Aslında mevcut durumda hareketimizin buraya evrilmeye başladığını görebiliyoruz. Hareketimiz siyasal zeminle ve devrim ufkuyla buluşmadığı takdirde yalnızca bireysel haklar odaklı kalabiliyor. Bir noktadan sonra yalnızca özgürce eğlenebilmeye, sorunsuz partiler organize edebilmeye ve yasak yoksa etkinlik yapabilmeye, yasak gelirse de online bir şekilde buluşmaya odaklanmış bir şekilde bulabiliyoruz kendimizi. Bu eğilim, bizi hareketin sokak ayağının zayıflaması tehlikesiyle karşı karşıya getiriyor. Günümüzde LGBTİ+ların bir araya gelip eğlenmesi de gullümlemesi de politiktir elbette ancak hareketin sokak ayağı bu kadar güçsüzleşmişken LGBTİ+lar ve örgütler olarak bakışımızı biraz daha esenlikten sokağa kaydırmamız, sokağı da görmemiz ve zorlamamız gerekiyor. Aksi takdirde özgürce yürüyebileceğimiz sokaklar kalmayacak, tüm hakların ötesinde en temel hak olan yaşama hakkımız bile elimizden alınacak; bayraklarımızı açıp sloganlarımızı haykırdığımız Onur Yürüyüşleri, sonuncusu 2018’de görülüp tarihe gömülen ve bir daha yaşayamayacağımız anılar hâline gelecek. 

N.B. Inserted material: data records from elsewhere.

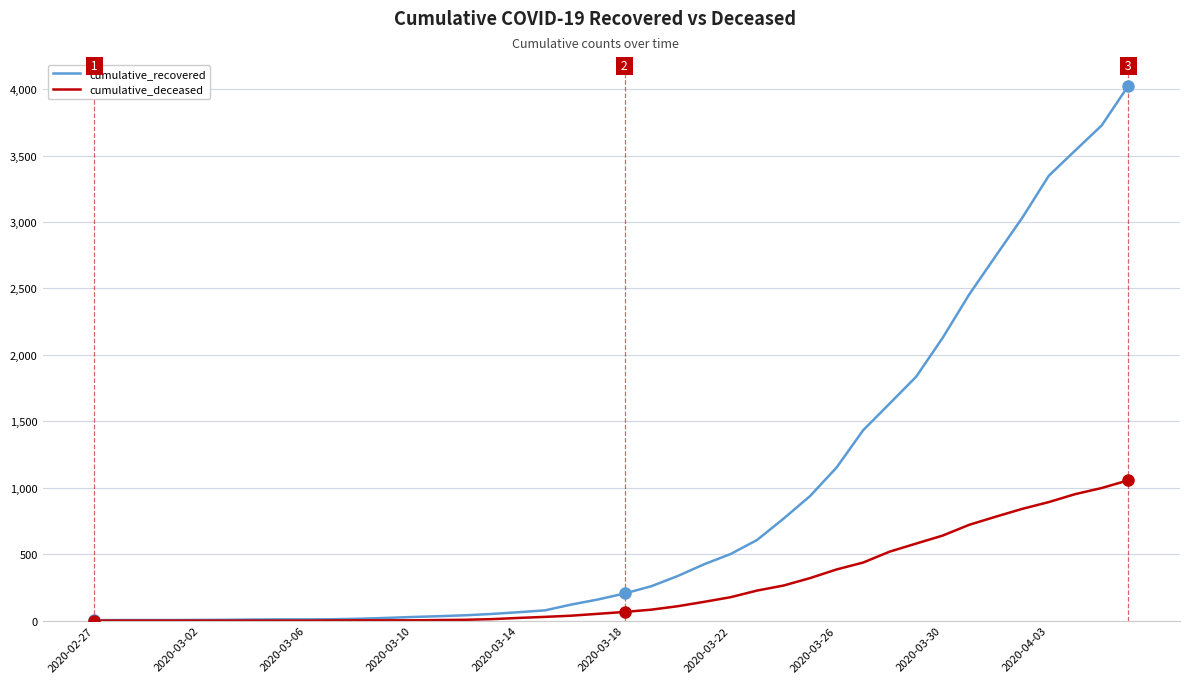

Which series has the widest spread of values?

cumulative_recovered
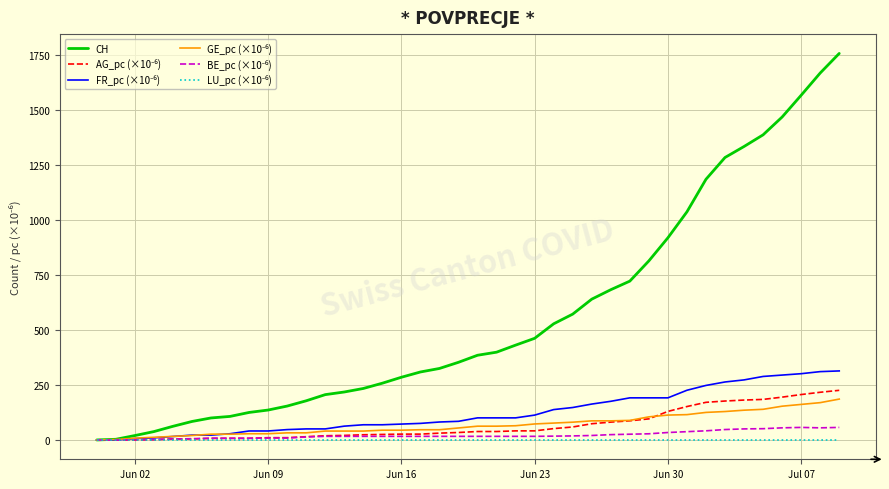

Which series has the widest spread of values?

CH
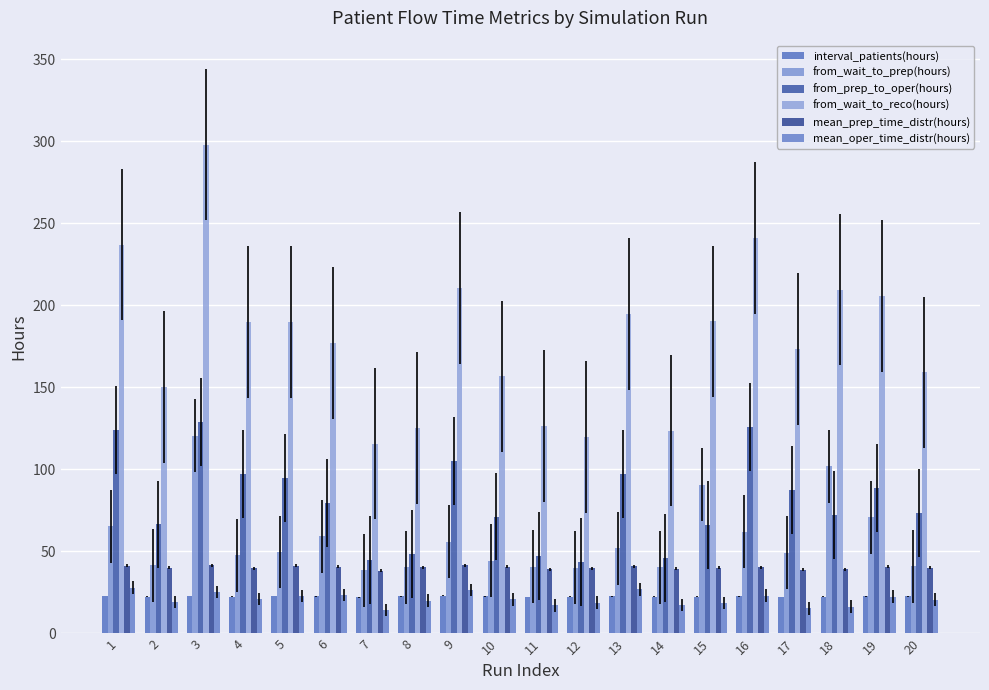

What is the difference between the from_prep_to_oper(hours) values at 9 and 10?

33.7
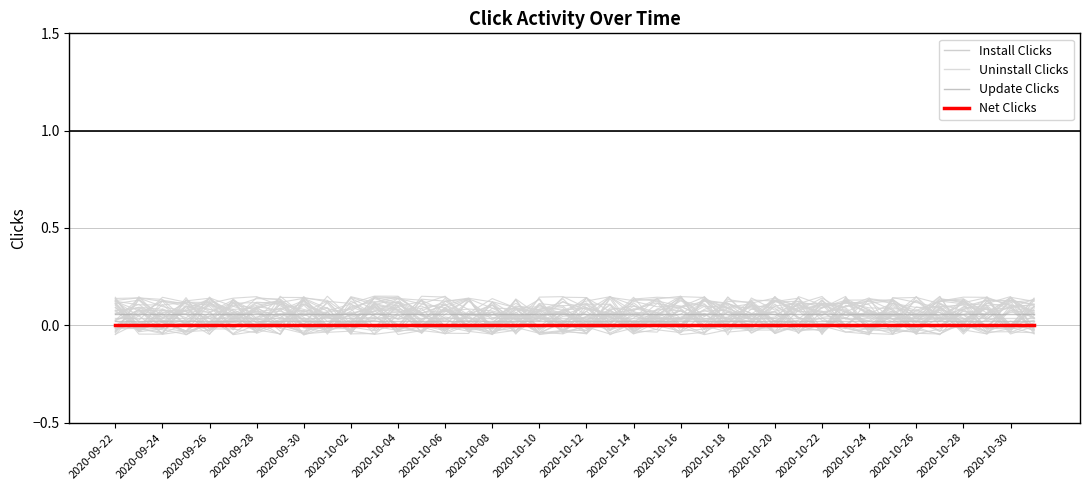

True or false: Uninstall Clicks and Install Clicks cross at least once.

False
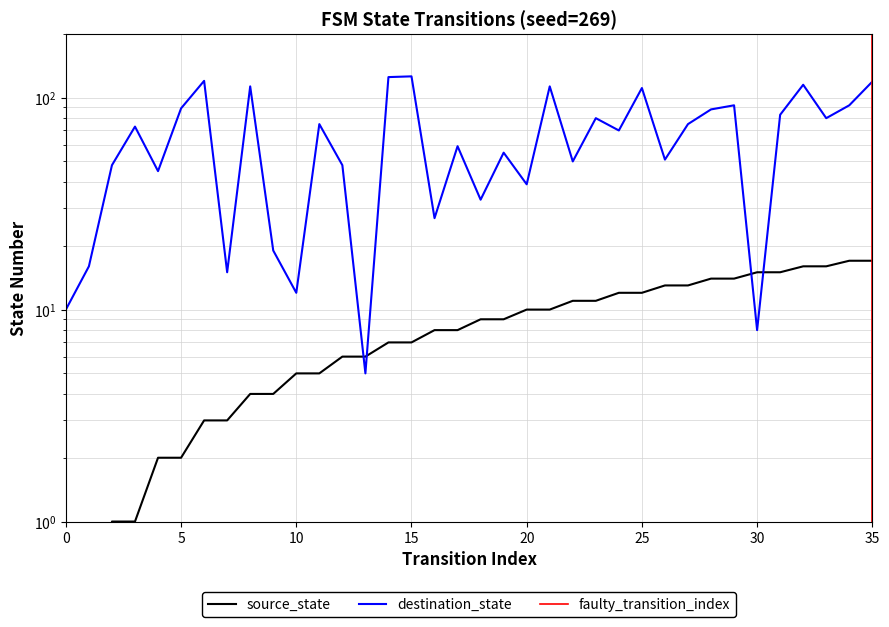

What is the difference between the highest and lowest values at 28?

74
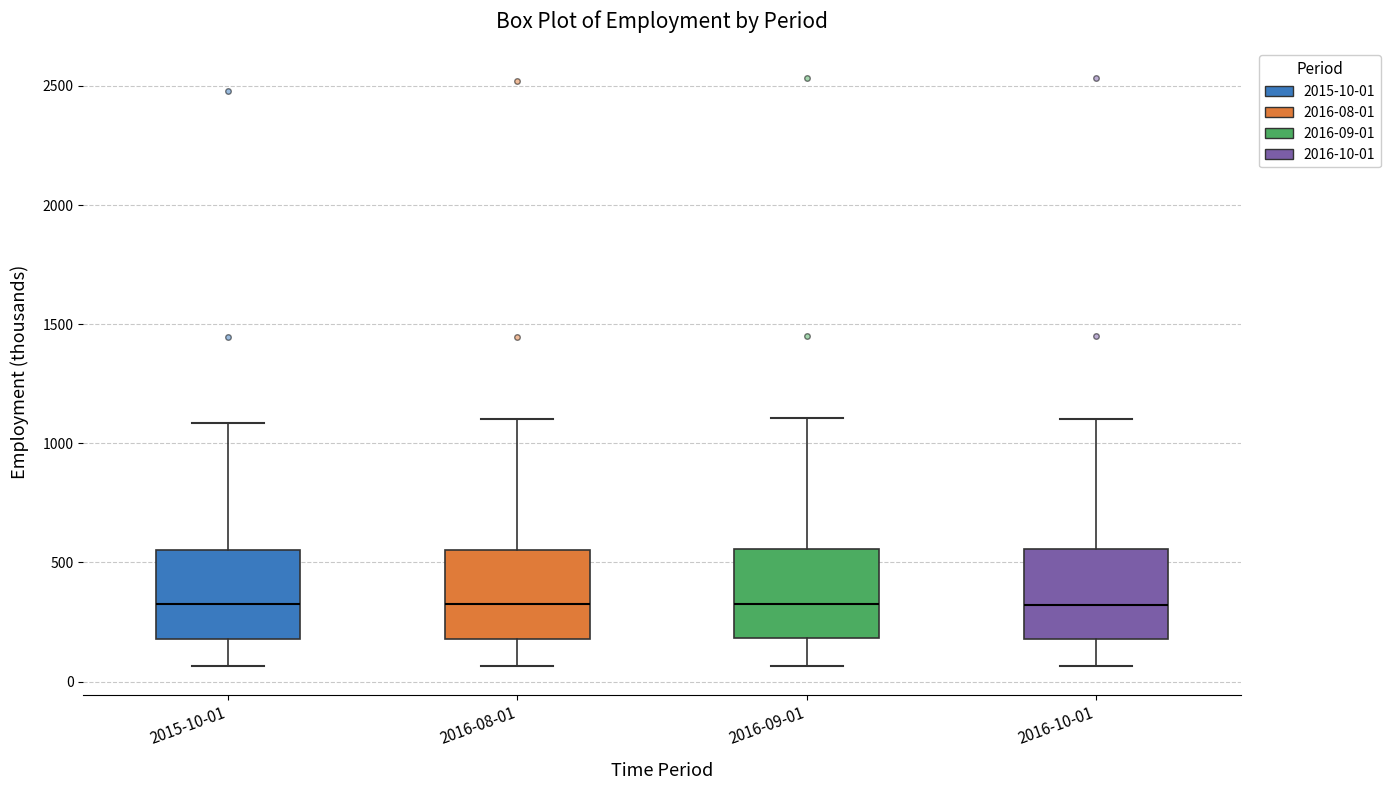

Where does the lower whisker of the box for 2015-10-01 end on the y-axis? The values are not printed on the chart, so give them approximately, as read against the axis.

50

Tüm bunlardan anlaşılmaktadır ki, LGBTİ+lar olarak varoluş mücadelesinin yanında yaşam mücadelesi de veriyoruz. Kaybettiğimiz haklarımızı geri kazanmaktan başka çaremiz yok. Bu simsiyah sisteme inat geri kazanmamız gereken renklerimiz var. 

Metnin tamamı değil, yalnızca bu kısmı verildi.